Coming out of Ieper along the N 369 you will pass Essex Farm Cemetery on your right. Continue towards Boezinge where you will turn right towards Pilkem.
A short distance along the road and just before you turn left at the crossroads for Artillery Wood Cemetery (Green CWGC Sign) you will see this calvary and dolmen on your left at the crossroads.
Carrefour is the French word for crossroads.
Turn left for the cemetery and park next to the house.
GPS | N | E | OSM |
---|---|---|---|
Decimal | 50.916306 | 2.836559 | Map |
On 22nd April 1915 the Germans bombarded the French lines to the north of Ieper in the first phase of the 2nd Battle of Ypres.
This bombardment was followed by a massive discharge of chlorine gas between Langemark and Bikschote. A green mist that gently floated on a light breeze into the French Lines.
Suddenly all along the French line soldiers started coughing and gasping for breath.
The cloud was the result of 180,000 kilos of chlorine gas being released into the wind in just five minutes along seven kilometres of the front. The bombardment had been temporarily halted so as not to disperse the gas.
Some of the French commanders thought that something had caught fire in the German lines, and by the time that they finally realised what was happening the German infantry appeared out of the gas wearing face protectors.
Chlorine is a severe irritant to the eyes, nose and throat. If exposed to enough of it death can occur.
The French officers found that they could hardly get orders out to try to control their men. If they stayed and tried to fight they were out fought by an enemy who was better equipped to deal with the debilitating atmosphere. In retreating however, the French soldiers were simply moving back with the gas cloud and increasing their exposure to its effects.
The French field artillery had been firing for all its worth but the crews were soon affected by the gas themselves.
Thankfully the canal formed a natural barrier to the Germans and the remainder of the Territorials rallied to man the front lines.
The group of memorials commemorates the soldiers of the French 45th (Algerian) Division and 87th Territorial Division who fell here during the first gas attack on 22nd April 1915.
The 87th Territorial Division hailed from Brittany and was composed of reservists rather than younger conscripts. They were known fondly as Les pépères, or grandads.
Following the war pilgrimages started took place annually from St Brieuc in Brittany and because in the years following 1923 many of those who had fallen were repatriated to their village cemeteries it was thought fitting that a place of memory should be created.
The 16th century Breton calvaire was brought from Louargat, west of Guingamp.

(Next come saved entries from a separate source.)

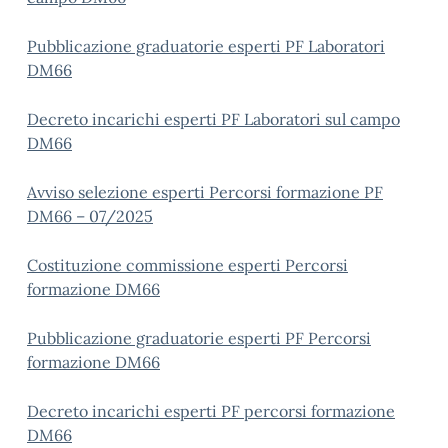
Pubblicazione graduatorie esperti PF Laboratori
DM66
Decreto incarichi esperti PF Laboratori sul campo
DM66
Avviso selezione esperti Percorsi formazione PF
DM66 – 07/2025
Costituzione commissione esperti Percorsi
formazione DM66
Pubblicazione graduatorie esperti PF Percorsi
formazione DM66
Decreto incarichi esperti PF percorsi formazione
DM66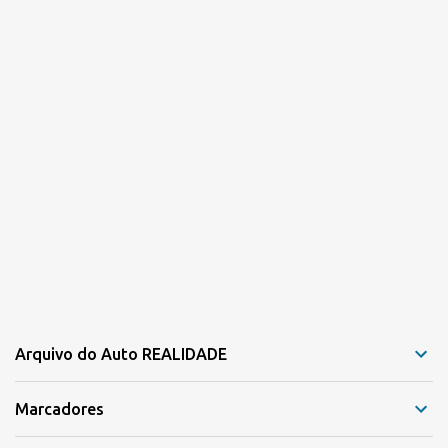
s
Arquivo do Auto REALIDADE
Marcadores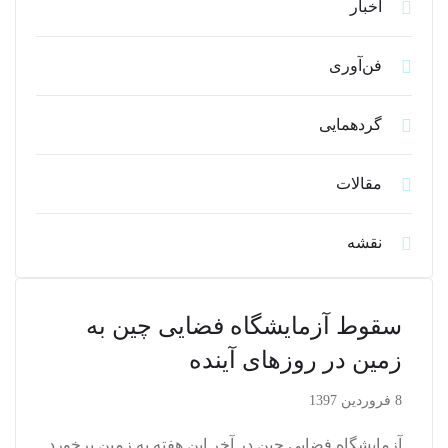
اخبار
فن‌آوری
گردهمایی
مقالات
نقشه
سقوط آزمایشگاه فضایی چین به
زمین در روزهای آینده
8 فروردین 1397
آزمایشگاه فضایی چین در آخر این هفته به زمین برخورد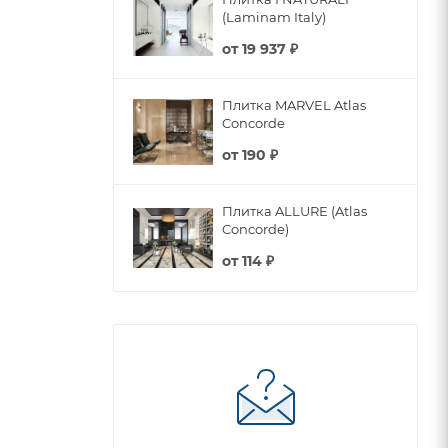
(Laminam Italy)
от
19 937 ₽
Плитка MARVEL Atlas
Concorde
от
190 ₽
Плитка ALLURE (Atlas
Concorde)
от
114 ₽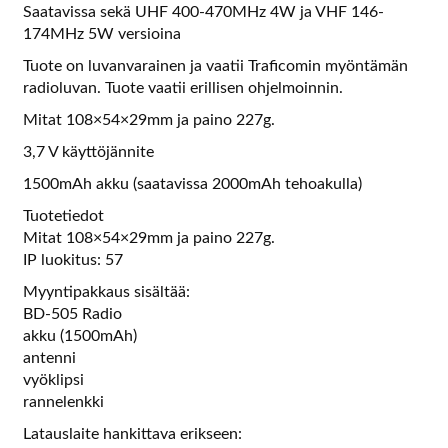
Saatavissa sekä UHF 400-470MHz 4W ja VHF 146-
174MHz 5W versioina
Tuote on luvanvarainen ja vaatii Traficomin myöntämän
radioluvan. Tuote vaatii erillisen ohjelmoinnin.
Mitat 108×54×29mm ja paino 227g.
3,7 V käyttöjännite
1500mAh akku (saatavissa 2000mAh tehoakulla)
Tuotetiedot
Mitat 108×54×29mm ja paino 227g.
IP luokitus: 57
Myyntipakkaus sisältää:
BD-505 Radio
akku (1500mAh)
antenni
vyöklipsi
rannelenkki
Latauslaite hankittava erikseen: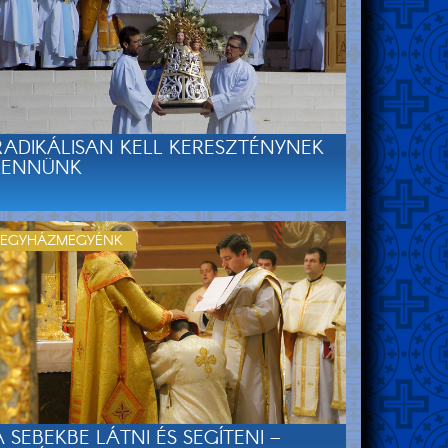
RADIKÁLISAN KELL KERESZTÉNYNEK
LENNÜNK
EGYHÁZMEGYÉNK
A SEBEKBE LÁTNI ÉS SEGÍTENI –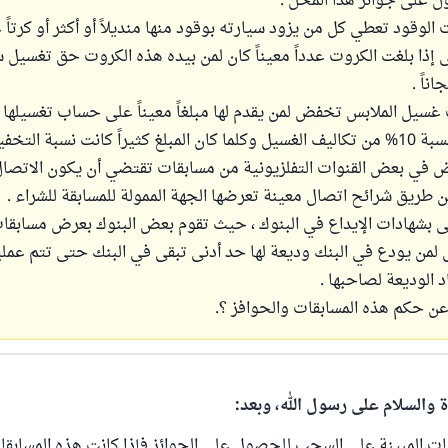
على جوائز هذا المحل .
وقود تعطي كل من يزود سيارته بوقود منها منديلاً أو أكثر أو كرتاً 
 إذا بلغت الكروت عدداً معيناً كان لمن بيده هذه الكروت حق تغسيل س
ناً .
سيل الملابس تخفض لمن يقدم لها مبلغاً معيناً على حساب تغسيلها 
بالمبلغ نفسه بنسبة 10% من تكاليف الغسيل وكلما كان المبلغ كثيراً كانت نسبة ال
 في بعض القنوات التفلزيونية من مسابقات تقتضي أن يكون الاتصال
 طريق شرائح اتصال معينة تعرضها الجهة الممولة للمسابقة للشراء .
 بشهادات الإيداع في البنوك ، حيث تقوم بعض البنوك بعرض مسابق
لمن يودع في البنك وديعة لها حد أدنى تبقى في البنك حتى تتم عمل
د الوديعة لصاحبها .
عن حكم هذه المسابقات والحوافز ؟.
ة والسلام على رسول الله، وبعد:
قات المبينة على السحب للحصول على الجوائز فإذا كانت هذه المسابقا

The dolmen was brought from Hénanbihen, west of St Malo. The capstone weighs 6 tonnes. The word dolmen derives, I believe, from the Breton meaning a stone table. In prehistoric times it would have been part of a communal burial site.

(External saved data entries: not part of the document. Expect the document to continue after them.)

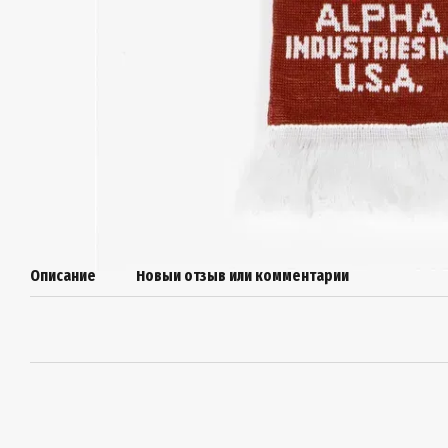
Описание
Новый отзыв или комментарий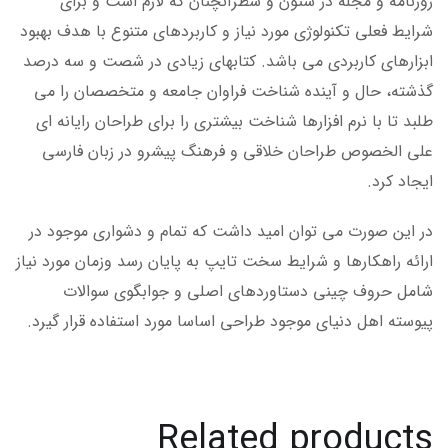
روزنامه و مجله در ستون و سطرآنچنان که لازم است و برای
شرایط فعلی تکنولوژی مورد نیاز و کاربردهای متنوع با هدف بهبود
ابزارهای کاربردی می باشد. کتابهای زیادی در شصت و سه درصد
گذشته، حال و آینده شناخت فراوان جامعه و متخصصان را می
طلبد تا با نرم افزارها شناخت بیشتری را برای طراحان رایانه ای
علی الخصوص طراحان خلاقی و فرهنگ پیشرو در زبان فارسی
ایجاد کرد.
در این صورت می توان امید داشت که تمام و دشواری موجود در
ارائه راهکارها و شرایط سخت تایپ به پایان رسد وزمان مورد نیاز
شامل حروف چینی دستاوردهای اصلی و جوابگوی سوالات
پیوسته اهل دنیای موجود طراحی اساسا مورد استفاده قرار گیرد.
Related products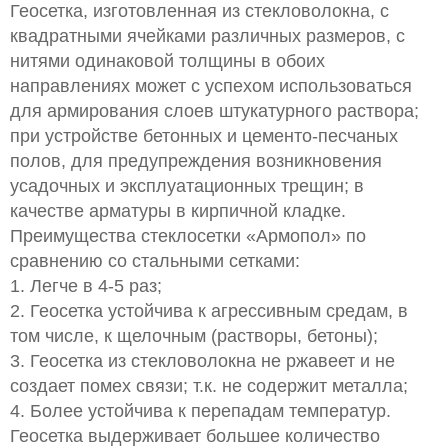
Геосетка, изготовленная из стекловолокна, с
квадратными ячейками различных размеров, с
нитями одинаковой толщины в обоих
направлениях может с успехом использоваться
для армирования слоев штукатурного раствора;
при устройстве бетонных и цементо-песчаных
полов, для предупреждения возникновения
усадочных и эксплуатационных трещин; в
качестве арматуры в кирпичной кладке.
Преимущества стеклосетки «Армопол» по
сравнению со стальными сетками:
1. Легче в 4-5 раз;
2. Геосетка устойчива к агрессивным средам, в
том числе, к щелочным (растворы, бетоны);
3. Геосетка из стекловолокна не ржавеет и не
создает помех связи; т.к. не содержит металла;
4. Более устойчива к перепадам температур.
Геосетка выдерживает большее количество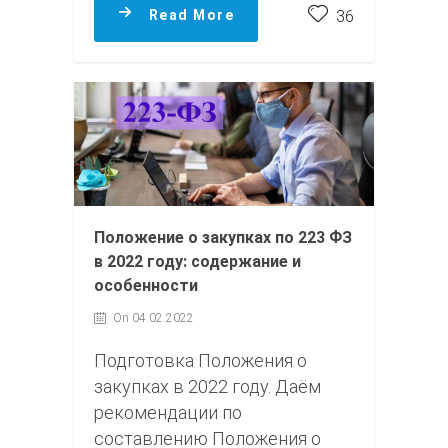
Read More
36
Положение о закупках по 223 ФЗ
в 2022 году: содержание и
особенности
On 04.02.2022
Подготовка Положения о
закупках в 2022 году. Даём
рекомендации по
составлению Положения о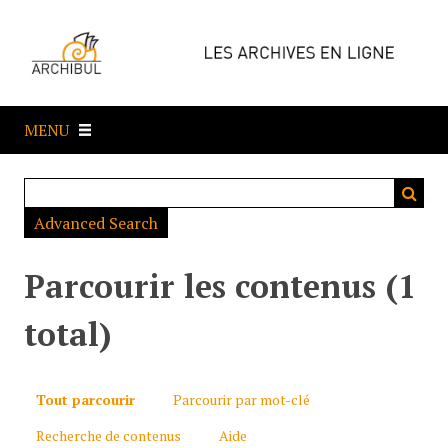
P
a
s
s
e
MENU
r
a
u
c
Advanced Search
o
n
t
Parcourir les contenus (1
e
n
total)
u
p
r
Tout parcourir
Parcourir par mot-clé
i
Recherche de contenus
Aide
n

The blocks of stone which surround the garden are also from Brittany and are, for me anyway, somewhat representative of a stone circle and thus complementing the dolmen. Some are engraved with the names of the regiments who fought here.
Other French and Belgian memorials to the gas attack can be found a few minutes away at Steenstraat.
The Canadian Memorials can be found at Sint Juliaan.
A few metres away behind the calvary is a small monument to the Irish poet, Francis Ledwidge (sometimes a tricolour flies above it) and a hundred metres further along the road is Artillery Wood Cemetery where Ledwidge and the Welsh poet Ellis Evans (Hedd Wyn) are buried.